#### Task prompt
Turn part of the listing below into a Markdown table with the columns "No." and "Entry", skipping any blank lines. Begin at the line that contains "collectors: O. L. Haught" and stop after the line that contains "catalogue / barcode: US 527682".

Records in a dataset
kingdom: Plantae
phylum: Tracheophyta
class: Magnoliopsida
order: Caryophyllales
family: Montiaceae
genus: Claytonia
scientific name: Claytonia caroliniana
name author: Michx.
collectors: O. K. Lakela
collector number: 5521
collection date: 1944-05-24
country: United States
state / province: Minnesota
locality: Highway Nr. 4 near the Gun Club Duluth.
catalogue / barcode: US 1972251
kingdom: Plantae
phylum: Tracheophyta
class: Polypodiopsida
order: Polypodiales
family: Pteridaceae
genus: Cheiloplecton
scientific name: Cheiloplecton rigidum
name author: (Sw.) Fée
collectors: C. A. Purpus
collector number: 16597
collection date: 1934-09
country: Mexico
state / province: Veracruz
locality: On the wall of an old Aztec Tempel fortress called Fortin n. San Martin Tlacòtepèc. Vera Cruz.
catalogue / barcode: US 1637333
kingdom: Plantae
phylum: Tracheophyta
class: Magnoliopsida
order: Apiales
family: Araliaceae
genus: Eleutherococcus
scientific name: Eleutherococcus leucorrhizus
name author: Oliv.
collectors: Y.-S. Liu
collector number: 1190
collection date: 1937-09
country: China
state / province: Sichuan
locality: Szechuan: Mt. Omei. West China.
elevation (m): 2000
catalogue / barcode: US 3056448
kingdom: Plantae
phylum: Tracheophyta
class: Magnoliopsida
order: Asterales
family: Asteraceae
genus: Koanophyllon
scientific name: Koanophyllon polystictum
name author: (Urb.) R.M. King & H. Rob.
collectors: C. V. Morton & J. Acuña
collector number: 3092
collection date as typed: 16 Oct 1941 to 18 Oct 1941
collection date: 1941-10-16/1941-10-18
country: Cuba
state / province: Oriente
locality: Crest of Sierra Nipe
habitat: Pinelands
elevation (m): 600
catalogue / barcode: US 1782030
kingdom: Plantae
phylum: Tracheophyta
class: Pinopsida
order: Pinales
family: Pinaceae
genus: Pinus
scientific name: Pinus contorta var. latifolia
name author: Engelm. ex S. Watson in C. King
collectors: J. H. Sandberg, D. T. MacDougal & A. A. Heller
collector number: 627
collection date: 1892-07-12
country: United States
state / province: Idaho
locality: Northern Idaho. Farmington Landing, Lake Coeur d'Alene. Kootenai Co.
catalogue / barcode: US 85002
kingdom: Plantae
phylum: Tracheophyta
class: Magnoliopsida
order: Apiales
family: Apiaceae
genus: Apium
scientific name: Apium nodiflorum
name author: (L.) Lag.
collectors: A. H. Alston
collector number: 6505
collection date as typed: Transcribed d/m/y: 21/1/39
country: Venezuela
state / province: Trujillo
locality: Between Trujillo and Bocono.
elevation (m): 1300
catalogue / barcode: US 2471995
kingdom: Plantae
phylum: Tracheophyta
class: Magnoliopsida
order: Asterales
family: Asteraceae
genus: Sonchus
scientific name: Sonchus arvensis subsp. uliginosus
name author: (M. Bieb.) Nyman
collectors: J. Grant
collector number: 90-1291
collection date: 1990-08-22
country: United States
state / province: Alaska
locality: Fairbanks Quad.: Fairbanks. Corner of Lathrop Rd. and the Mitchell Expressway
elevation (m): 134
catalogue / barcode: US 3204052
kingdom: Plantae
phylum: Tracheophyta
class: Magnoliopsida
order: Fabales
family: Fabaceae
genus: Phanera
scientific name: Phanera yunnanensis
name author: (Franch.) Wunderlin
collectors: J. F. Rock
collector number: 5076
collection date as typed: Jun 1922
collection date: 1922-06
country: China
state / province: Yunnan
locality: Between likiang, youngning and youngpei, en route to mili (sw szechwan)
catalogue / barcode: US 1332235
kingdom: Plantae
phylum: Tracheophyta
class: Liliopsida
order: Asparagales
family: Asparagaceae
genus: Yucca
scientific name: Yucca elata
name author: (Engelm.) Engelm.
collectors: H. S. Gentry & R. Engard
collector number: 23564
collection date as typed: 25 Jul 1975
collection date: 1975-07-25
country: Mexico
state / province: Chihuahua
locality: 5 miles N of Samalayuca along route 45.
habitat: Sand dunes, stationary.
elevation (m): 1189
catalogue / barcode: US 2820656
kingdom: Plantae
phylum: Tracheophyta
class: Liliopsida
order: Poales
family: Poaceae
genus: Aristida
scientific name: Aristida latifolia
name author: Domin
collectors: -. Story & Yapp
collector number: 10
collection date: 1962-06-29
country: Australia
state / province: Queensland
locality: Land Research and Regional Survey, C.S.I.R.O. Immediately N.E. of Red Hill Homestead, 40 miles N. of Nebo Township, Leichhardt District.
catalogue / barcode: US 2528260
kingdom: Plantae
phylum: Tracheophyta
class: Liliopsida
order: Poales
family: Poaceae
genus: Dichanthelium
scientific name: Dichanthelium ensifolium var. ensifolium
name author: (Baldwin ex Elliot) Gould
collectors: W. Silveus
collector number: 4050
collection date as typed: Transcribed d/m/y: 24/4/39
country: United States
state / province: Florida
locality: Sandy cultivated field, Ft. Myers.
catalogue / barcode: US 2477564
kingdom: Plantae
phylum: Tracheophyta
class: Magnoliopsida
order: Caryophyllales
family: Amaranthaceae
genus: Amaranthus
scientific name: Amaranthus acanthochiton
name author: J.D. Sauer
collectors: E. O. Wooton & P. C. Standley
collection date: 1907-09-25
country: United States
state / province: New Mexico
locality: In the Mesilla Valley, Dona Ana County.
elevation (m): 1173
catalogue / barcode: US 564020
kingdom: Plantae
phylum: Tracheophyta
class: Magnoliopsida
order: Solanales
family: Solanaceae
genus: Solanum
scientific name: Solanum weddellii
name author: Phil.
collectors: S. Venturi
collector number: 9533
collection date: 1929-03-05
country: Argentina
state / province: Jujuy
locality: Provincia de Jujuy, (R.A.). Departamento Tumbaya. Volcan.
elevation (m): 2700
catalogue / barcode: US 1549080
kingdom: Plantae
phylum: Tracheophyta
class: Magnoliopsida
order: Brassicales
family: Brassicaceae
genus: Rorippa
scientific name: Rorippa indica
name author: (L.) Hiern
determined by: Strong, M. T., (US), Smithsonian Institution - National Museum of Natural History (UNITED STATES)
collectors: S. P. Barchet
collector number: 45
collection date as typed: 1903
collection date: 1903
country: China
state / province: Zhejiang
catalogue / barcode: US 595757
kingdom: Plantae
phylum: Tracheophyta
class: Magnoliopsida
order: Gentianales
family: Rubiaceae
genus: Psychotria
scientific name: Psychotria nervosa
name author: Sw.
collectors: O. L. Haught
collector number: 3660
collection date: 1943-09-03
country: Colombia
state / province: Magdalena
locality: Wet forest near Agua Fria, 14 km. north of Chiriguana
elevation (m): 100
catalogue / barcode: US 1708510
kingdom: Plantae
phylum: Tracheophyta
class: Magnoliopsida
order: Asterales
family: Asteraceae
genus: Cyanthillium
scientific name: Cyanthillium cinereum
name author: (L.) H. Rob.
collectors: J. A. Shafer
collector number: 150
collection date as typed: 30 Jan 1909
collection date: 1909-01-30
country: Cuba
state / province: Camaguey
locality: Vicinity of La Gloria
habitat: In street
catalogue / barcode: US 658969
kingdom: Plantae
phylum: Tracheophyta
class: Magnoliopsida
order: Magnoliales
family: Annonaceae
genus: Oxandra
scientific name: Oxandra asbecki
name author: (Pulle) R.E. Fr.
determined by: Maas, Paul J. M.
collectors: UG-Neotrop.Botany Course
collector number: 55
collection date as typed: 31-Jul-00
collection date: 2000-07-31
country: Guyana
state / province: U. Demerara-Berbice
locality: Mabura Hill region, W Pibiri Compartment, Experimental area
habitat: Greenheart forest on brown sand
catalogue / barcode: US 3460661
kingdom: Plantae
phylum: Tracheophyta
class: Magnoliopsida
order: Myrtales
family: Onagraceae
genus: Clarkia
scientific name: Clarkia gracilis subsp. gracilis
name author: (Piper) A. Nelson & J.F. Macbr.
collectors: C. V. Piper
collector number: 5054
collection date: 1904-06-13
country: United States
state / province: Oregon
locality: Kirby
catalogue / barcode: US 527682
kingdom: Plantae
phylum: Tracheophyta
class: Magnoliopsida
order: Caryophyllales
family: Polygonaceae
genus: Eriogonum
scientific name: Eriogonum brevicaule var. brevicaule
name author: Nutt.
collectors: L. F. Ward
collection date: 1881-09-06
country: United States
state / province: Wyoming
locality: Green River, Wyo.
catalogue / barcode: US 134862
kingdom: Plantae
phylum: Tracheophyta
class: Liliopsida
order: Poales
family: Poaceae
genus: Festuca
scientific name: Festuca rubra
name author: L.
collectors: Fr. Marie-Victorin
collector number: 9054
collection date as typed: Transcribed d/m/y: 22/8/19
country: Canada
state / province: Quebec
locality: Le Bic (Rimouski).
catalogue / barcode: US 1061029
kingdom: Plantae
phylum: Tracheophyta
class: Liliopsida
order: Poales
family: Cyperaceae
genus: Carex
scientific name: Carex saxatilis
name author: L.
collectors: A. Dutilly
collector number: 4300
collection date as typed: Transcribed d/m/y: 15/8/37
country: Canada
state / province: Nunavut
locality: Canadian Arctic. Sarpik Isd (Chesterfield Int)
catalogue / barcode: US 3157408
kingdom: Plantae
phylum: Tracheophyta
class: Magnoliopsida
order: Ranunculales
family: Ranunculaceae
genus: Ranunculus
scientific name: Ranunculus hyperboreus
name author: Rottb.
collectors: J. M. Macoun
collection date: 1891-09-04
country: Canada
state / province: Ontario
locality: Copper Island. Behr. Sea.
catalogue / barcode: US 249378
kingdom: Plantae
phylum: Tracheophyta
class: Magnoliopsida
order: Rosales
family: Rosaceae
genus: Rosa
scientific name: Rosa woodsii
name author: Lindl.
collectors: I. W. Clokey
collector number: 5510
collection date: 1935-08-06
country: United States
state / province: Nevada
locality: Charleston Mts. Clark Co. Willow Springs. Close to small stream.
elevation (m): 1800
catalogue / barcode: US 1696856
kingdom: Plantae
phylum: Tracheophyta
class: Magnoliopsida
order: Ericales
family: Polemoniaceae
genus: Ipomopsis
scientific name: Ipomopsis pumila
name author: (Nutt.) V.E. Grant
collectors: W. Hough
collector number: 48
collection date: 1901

#### Result of this task
| No. | Entry |
|---|---|
| 1 | collectors: O. L. Haught |
| 2 | collector number: 3660 |
| 3 | collection date: 1943-09-03 |
| 4 | country: Colombia |
| 5 | state / province: Magdalena |
| 6 | locality: Wet forest near Agua Fria, 14 km. north of Chiriguana |
| 7 | elevation (m): 100 |
| 8 | catalogue / barcode: US 1708510 |
| 9 | kingdom: Plantae |
| 10 | phylum: Tracheophyta |
| 11 | class: Magnoliopsida |
| 12 | order: Asterales |
| 13 | family: Asteraceae |
| 14 | genus: Cyanthillium |
| 15 | scientific name: Cyanthillium cinereum |
| 16 | name author: (L.) H. Rob. |
| 17 | collectors: J. A. Shafer |
| 18 | collector number: 150 |
| 19 | collection date as typed: 30 Jan 1909 |
| 20 | collection date: 1909-01-30 |
| 21 | country: Cuba |
| 22 | state / province: Camaguey |
| 23 | locality: Vicinity of La Gloria |
| 24 | habitat: In street |
| 25 | catalogue / barcode: US 658969 |
| 26 | kingdom: Plantae |
| 27 | phylum: Tracheophyta |
| 28 | class: Magnoliopsida |
| 29 | order: Magnoliales |
| 30 | family: Annonaceae |
| 31 | genus: Oxandra |
| 32 | scientific name: Oxandra asbecki |
| 33 | name author: (Pulle) R.E. Fr. |
| 34 | determined by: Maas, Paul J. M. |
| 35 | collectors: UG-Neotrop.Botany Course |
| 36 | collector number: 55 |
| 37 | collection date as typed: 31-Jul-00 |
| 38 | collection date: 2000-07-31 |
| 39 | country: Guyana |
| 40 | state / province: U. Demerara-Berbice |
| 41 | locality: Mabura Hill region, W Pibiri Compartment, Experimental area |
| 42 | habitat: Greenheart forest on brown sand |
| 43 | catalogue / barcode: US 3460661 |
| 44 | kingdom: Plantae |
| 45 | phylum: Tracheophyta |
| 46 | class: Magnoliopsida |
| 47 | order: Myrtales |
| 48 | family: Onagraceae |
| 49 | genus: Clarkia |
| 50 | scientific name: Clarkia gracilis subsp. gracilis |
| 51 | name author: (Piper) A. Nelson & J.F. Macbr. |
| 52 | collectors: C. V. Piper |
| 53 | collector number: 5054 |
| 54 | collection date: 1904-06-13 |
| 55 | country: United States |
| 56 | state / province: Oregon |
| 57 | locality: Kirby |
| 58 | catalogue / barcode: US 527682 |